To ease the children in without distress, she operates the same sort of induction process as St Aidan’s, where parents can be there with their children, then leave them for small doses initially, and increase the time away by degrees.

Another characteristic it shares with the Carlisle nursery is a system of “key workers”.

“They are the first point of contact for a parent. And they also form a relationship with their child, so the child has someone to go to if they get upset.

If a child is upset staff always try to find out what is wrong, and encourage them to tell them, if they are old enough. Finding out the cause of he upset is halfway towards dealing with it.

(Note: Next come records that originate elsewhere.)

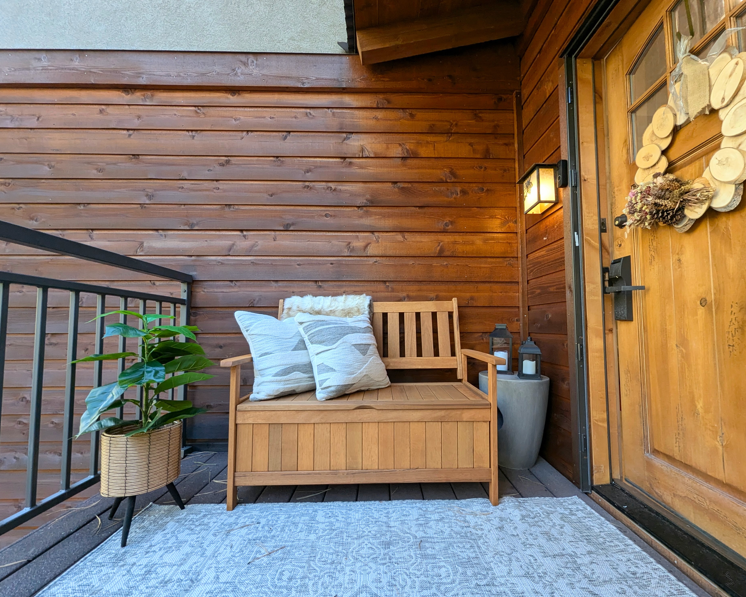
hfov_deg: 100.7
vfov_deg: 88.0
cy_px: 303
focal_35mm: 14
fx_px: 309
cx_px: 387
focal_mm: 1.95
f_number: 2.2
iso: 77
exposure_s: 1/70
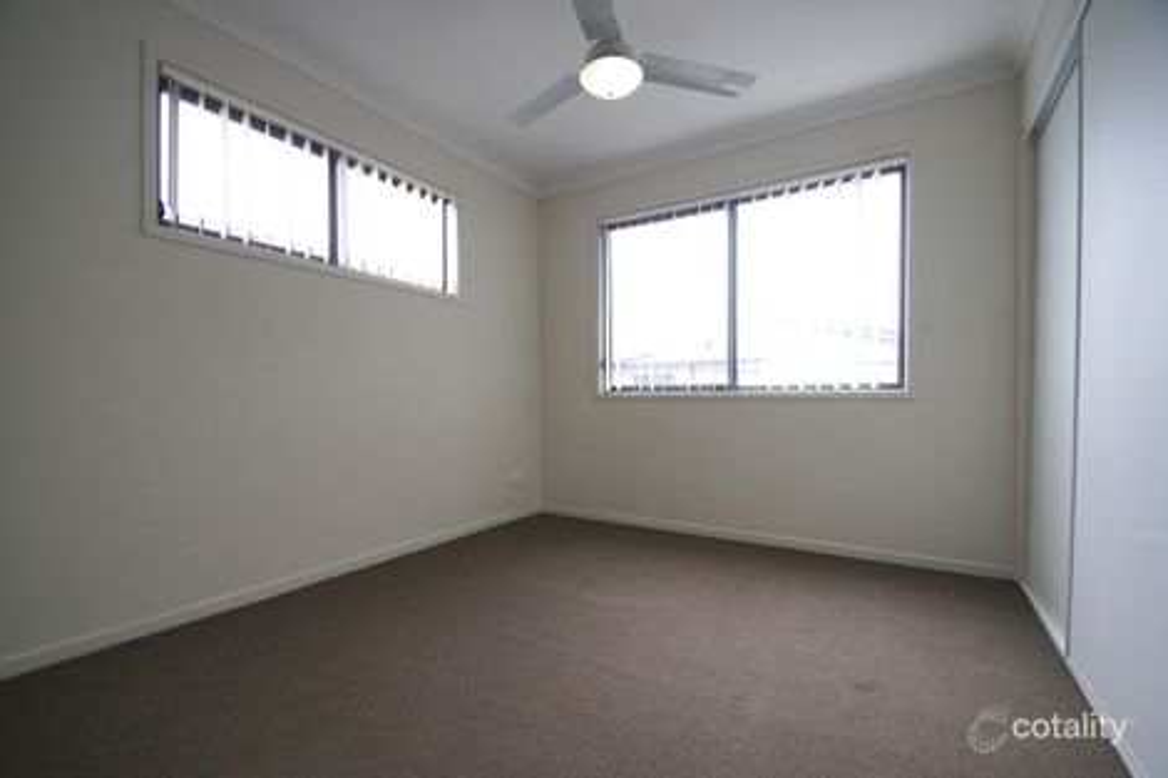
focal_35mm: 15
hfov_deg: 100.4
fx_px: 486
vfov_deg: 77.3
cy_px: 389
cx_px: 584
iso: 250
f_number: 4
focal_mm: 10
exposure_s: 1/60
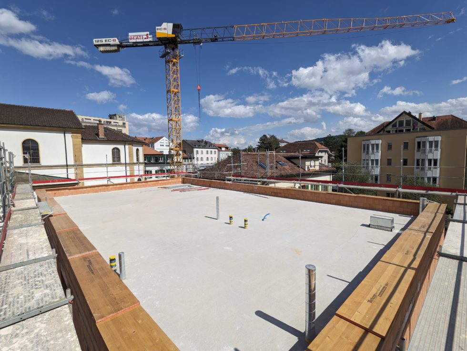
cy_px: 176
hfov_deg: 94.5
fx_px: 216
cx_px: 234
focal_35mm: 16
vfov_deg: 78.1
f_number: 2.2
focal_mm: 2.22
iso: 35
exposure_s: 1/2092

And it might be nothing serious. “We all have our grumpy days.” Sarah points out.

“Maybe they want to play outside that day. Maybe they want to do a particular activity – they just want to play with Peppa Pig.

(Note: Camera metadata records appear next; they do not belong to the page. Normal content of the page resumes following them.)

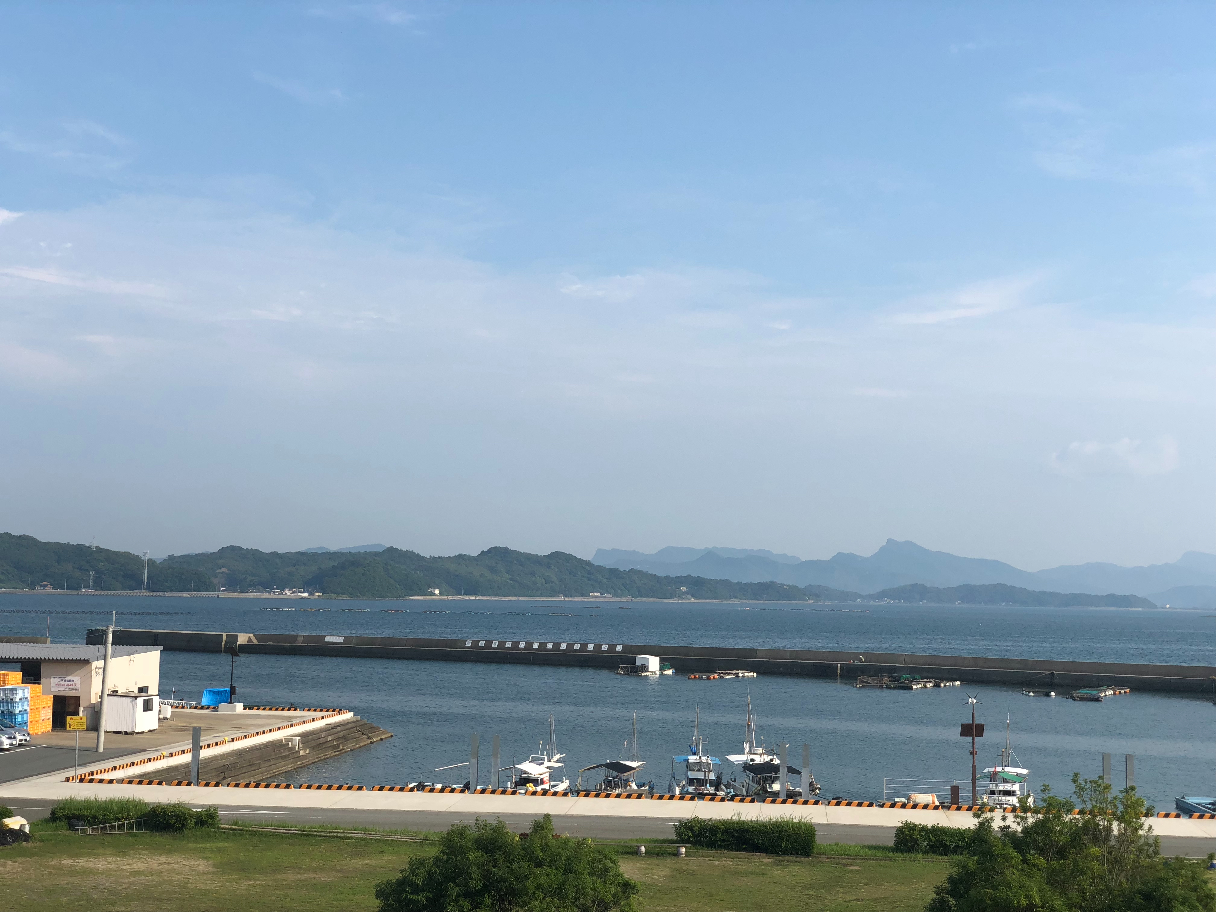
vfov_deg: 28.0
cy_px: 456
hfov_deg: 36.8
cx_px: 608
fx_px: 1827
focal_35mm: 52
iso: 16
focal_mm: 6
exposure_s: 1/1412
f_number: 2.4
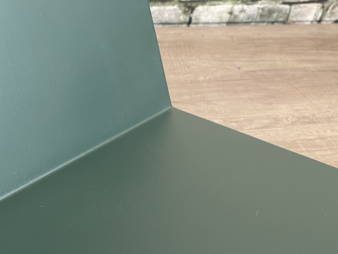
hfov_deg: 30.3
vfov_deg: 22.9
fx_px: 625
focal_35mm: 64
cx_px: 169
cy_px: 127
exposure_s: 1/60
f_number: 2.2
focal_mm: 7.5
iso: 250
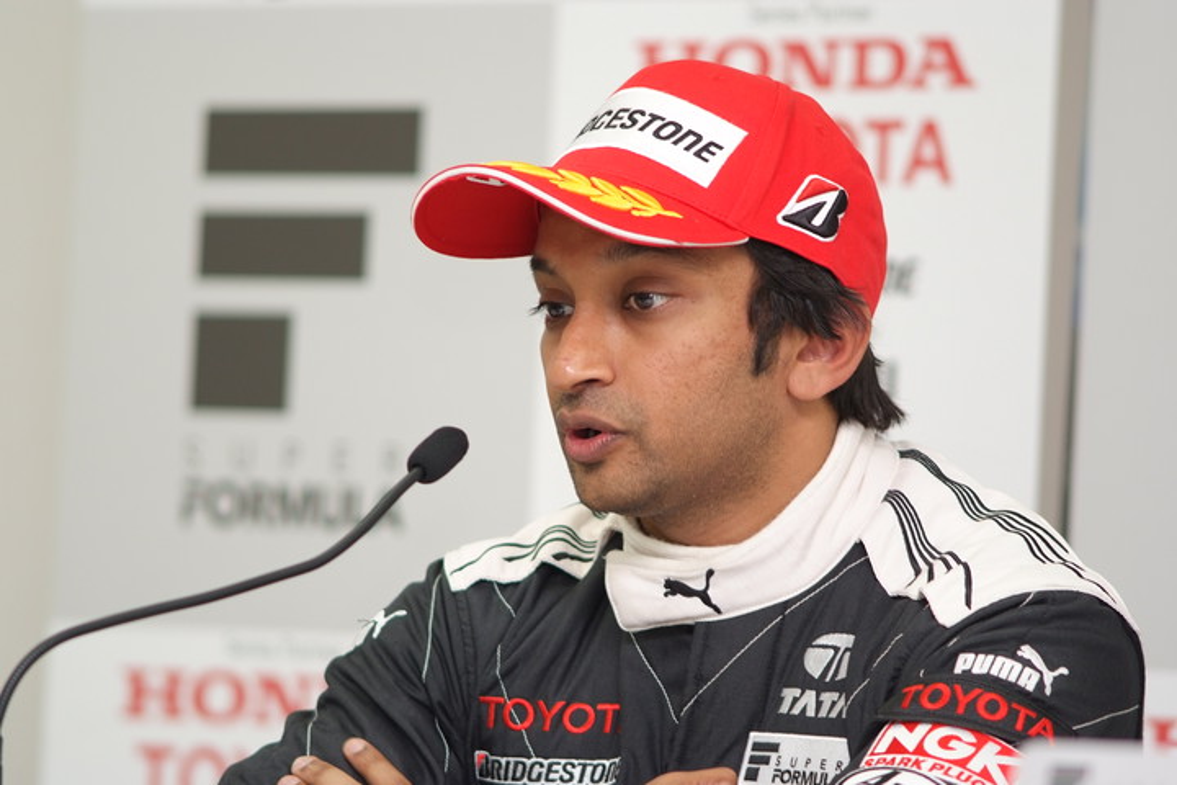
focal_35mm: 270
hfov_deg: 7.6
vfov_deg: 5.1
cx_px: 588
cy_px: 392
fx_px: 8827
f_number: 2.8
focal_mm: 180
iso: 400
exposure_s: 1/125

“But the idea that children should be seen and not heard is long gone. Children need to be listened to.

“We talk about feelings through games and songs and stories, and that helps them understand their own emotions and why they might feel the way they do.”

And Sarah agrees that that experience, of being away from Mum and Dad and with other youngsters, is helpful for any child.

“Going to school can be daunting for a little one if they haven’t been in that environment with other children.”

She feels it benefited her own daughter Katie, aged five, now at primary school. “She’s a very confident little girl, very happy. I’ve been very lucky, I’ve never really had problems with her.”

Distraction is often the best way to encourage a child to forget what’s distressing them and engage. “Katie might have one morning when she’s less enthusiastic. So at school they might ask her to do a certain task to distract her from the feeling.”

Her advice to Helen is not to give up on giving Ernie that pre-school experience. It could be that Ernie just needs a much longer induction process at the playgroup – more sessions when Helen stays there with him.

“I’d say to her: don’t be defeated by it. Go back and work with the nursery and stay there with him a few times.

“When a child sees their parents comfortable and happy there, that reassures them.”

It may all turn out alright for her in the end. “Some children do start to get upset when they first come. After a while they get upset when their parents come to collect them, because they don’t want to go home!”

And at least Helen will know what to expect second time round. She’s expecting another child in the spring – and will have it all to do over again.